Note: This document adapts examples from the legacy R-INLA documentation, authored by the R-INLA team.

1 Introduction

We consider the salamander mating experiments reported and analysed by (Section 14.5, McCullagh and Nelder 1989). Data consist of three separate experiments. The first one, conducted in the summer of 1986, used two groups of 20 salamanders. Each group comprised five male Rough Butt, five male Whiteside, five female Rough Butt and five female Whiteside salamanders. Within each group, each animal was paired to three animals of the opposite sex from the same and from the other population. Therefore, 60 male-female pairs were formed per group leading to 120 observations in one experiment for the two groups. Two further experiments with equal design were conducted in the fall of 1987. The animals used for the first and the second experiment were identical. A new set of salamanders was utilised for the third experiment.

The main scientific question addressed in the study was whether the mating of both geographically isolated species of salamanders was as successful as the one between the animals from the same population. Moreover, there was some interest if a seasonal effect could be identified. To this end, the following dummy variables were coded:

  • fW Whiteside female “yes”: 1, “no”: 0
  • mW Whiteside male “yes”: 1, “no”: 0
  • WW interaction effect of wsf and wsm
  • fall experiment conducted in fall “yes”: 1, “no”: 0

2 Model

Let \(Y_{ijk}\) denote the binary outcome (0 = failure, 1 = success) of the mating for female \(i=1, \ldots, 20\) and male \(j=1,\ldots, 20\) in experiment \(k=1, \ldots, 3\).
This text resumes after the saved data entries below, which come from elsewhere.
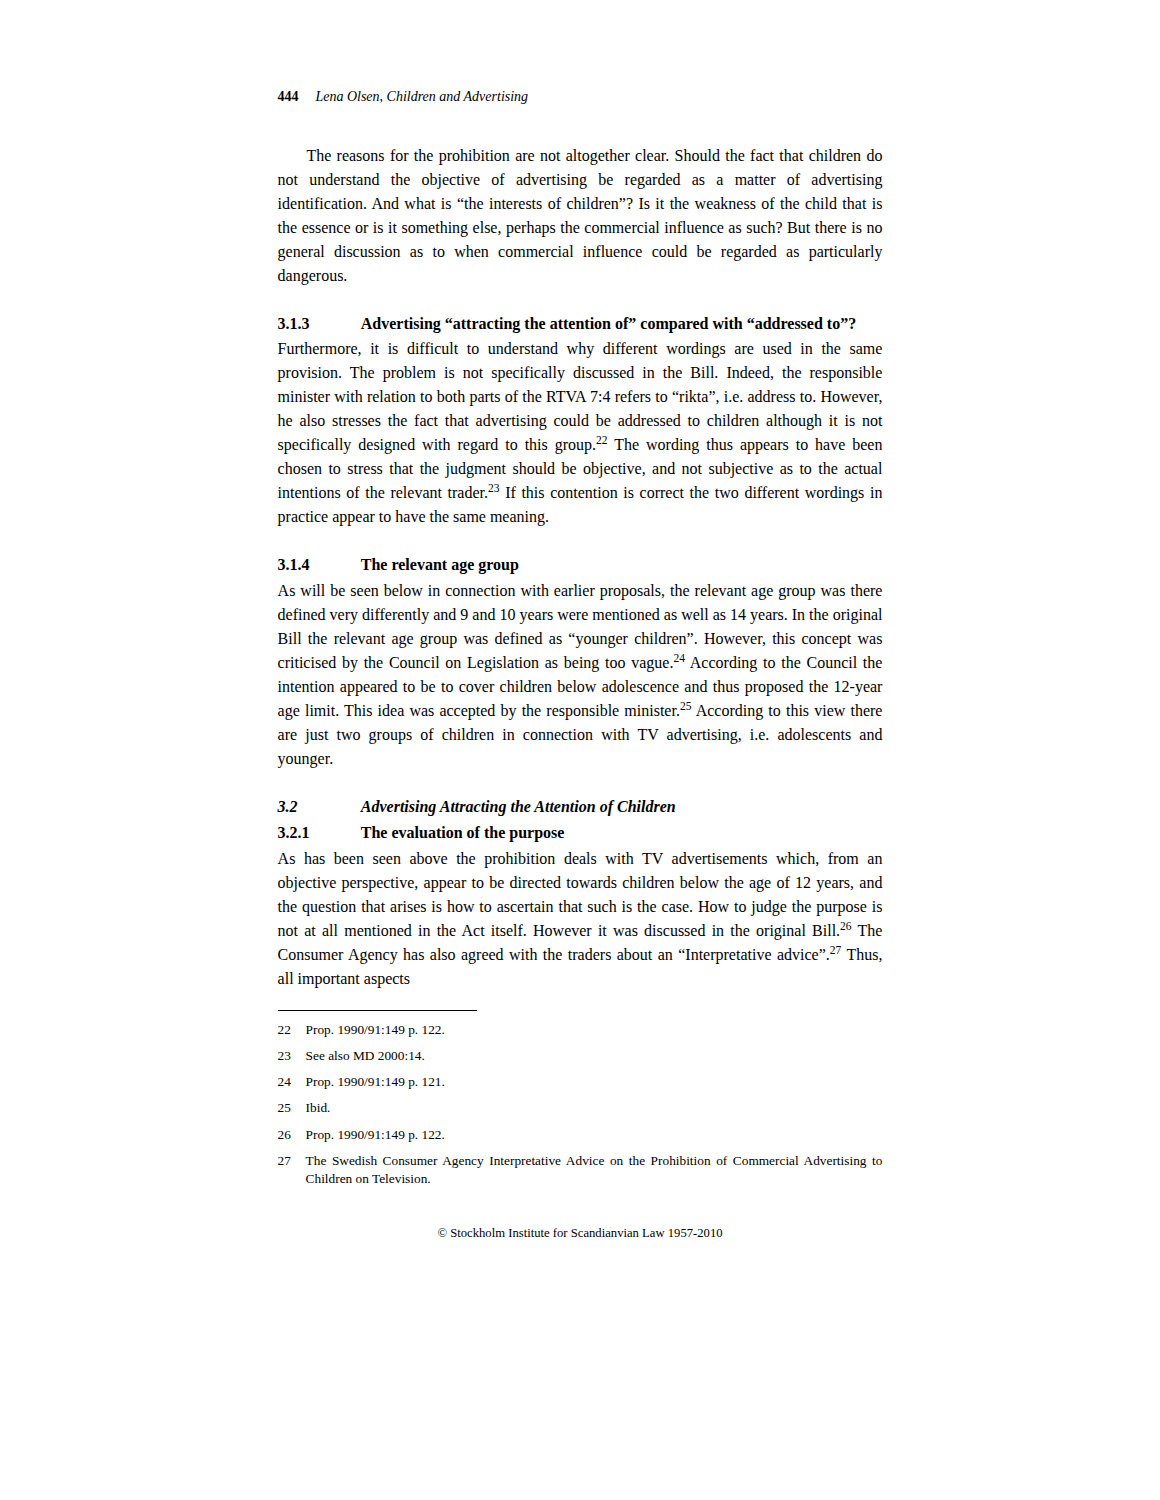444 Lena Olsen, Children and Advertising
The reasons for the prohibition are not altogether clear. Should the fact that children do not understand the objective of advertising be regarded as a matter of advertising identification. And what is “the interests of children”? Is it the weakness of the child that is the essence or is it something else, perhaps the commercial influence as such? But there is no general discussion as to when commercial influence could be regarded as particularly dangerous.
3.1.3 Advertising “attracting the attention of” compared with “addressed to”?
Furthermore, it is difficult to understand why different wordings are used in the same provision. The problem is not specifically discussed in the Bill. Indeed, the responsible minister with relation to both parts of the RTVA 7:4 refers to “rikta”, i.e. address to. However, he also stresses the fact that advertising could be addressed to children although it is not specifically designed with regard to this group.22 The wording thus appears to have been chosen to stress that the judgment should be objective, and not subjective as to the actual intentions of the relevant trader.23 If this contention is correct the two different wordings in practice appear to have the same meaning.
3.1.4 The relevant age group
As will be seen below in connection with earlier proposals, the relevant age group was there defined very differently and 9 and 10 years were mentioned as well as 14 years. In the original Bill the relevant age group was defined as “younger children”. However, this concept was criticised by the Council on Legislation as being too vague.24 According to the Council the intention appeared to be to cover children below adolescence and thus proposed the 12-year age limit. This idea was accepted by the responsible minister.25 According to this view there are just two groups of children in connection with TV advertising, i.e. adolescents and younger.
3.2 Advertising Attracting the Attention of Children
3.2.1 The evaluation of the purpose
As has been seen above the prohibition deals with TV advertisements which, from an objective perspective, appear to be directed towards children below the age of 12 years, and the question that arises is how to ascertain that such is the case. How to judge the purpose is not at all mentioned in the Act itself. However it was discussed in the original Bill.26 The Consumer Agency has also agreed with the traders about an “Interpretative advice”.27 Thus, all important aspects
22 Prop. 1990/91:149 p. 122.
23 See also MD 2000:14.
24 Prop. 1990/91:149 p. 121.
25 Ibid.
26 Prop. 1990/91:149 p. 122.
27 The Swedish Consumer Agency Interpretative Advice on the Prohibition of Commercial Advertising to Children on Television.
© Stockholm Institute for Scandianvian Law 1957-2010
Thus \(Y_{ijk} \mid \pi_{ijk} \sim \operatorname{Bern}(\pi_{ijk})\), with \[ \operatorname{logit}({\pi_{ijk}}) = \mathbf{x}_{ijk}^\top \boldsymbol{\beta} + b_{ik}^F + b_{jk}^M \] where \(x_{ijk}\) is a vector comprising an intercept, \({\tt wsf}_{ik}\), \({\tt wsm}_{jk}\), \({\tt ww}_{ijk}\) and \({\tt fall}_{ijk}\) variables, \(\boldsymbol{\beta}\) is the corresponding vector of the fixed effects parameters, and \(b_{ik}^F\) and \(b_{jk}^M\) are female and male random effects respectively.

2.1 Prior distributions

We assume that \(b_{i3}^F \sim \operatorname{N}(0, \kappa^F)\), \(b_{i3}^M \sim \operatorname{N}(0, \kappa^M)\) and \[ \begin{align*} {b_{i1}^F}\choose{b_{i2}^F} &\sim \operatorname{N}_2(\mathbf{0}, \mathbf{W}^{-1}_F)& {b_{i1}^M}\choose{b_{i2}^M} &\sim \operatorname{N}_2(\mathbf{0}, \mathbf{W}^{-1}_M) \end{align*} \] where the covariance matrices \(\mathbf{W}^{-1}_F\) and \(\mathbf{W}^{-1}_M\) are parameterised in terms of precisions and correlations leading to a total of eight hyperparameters in the model.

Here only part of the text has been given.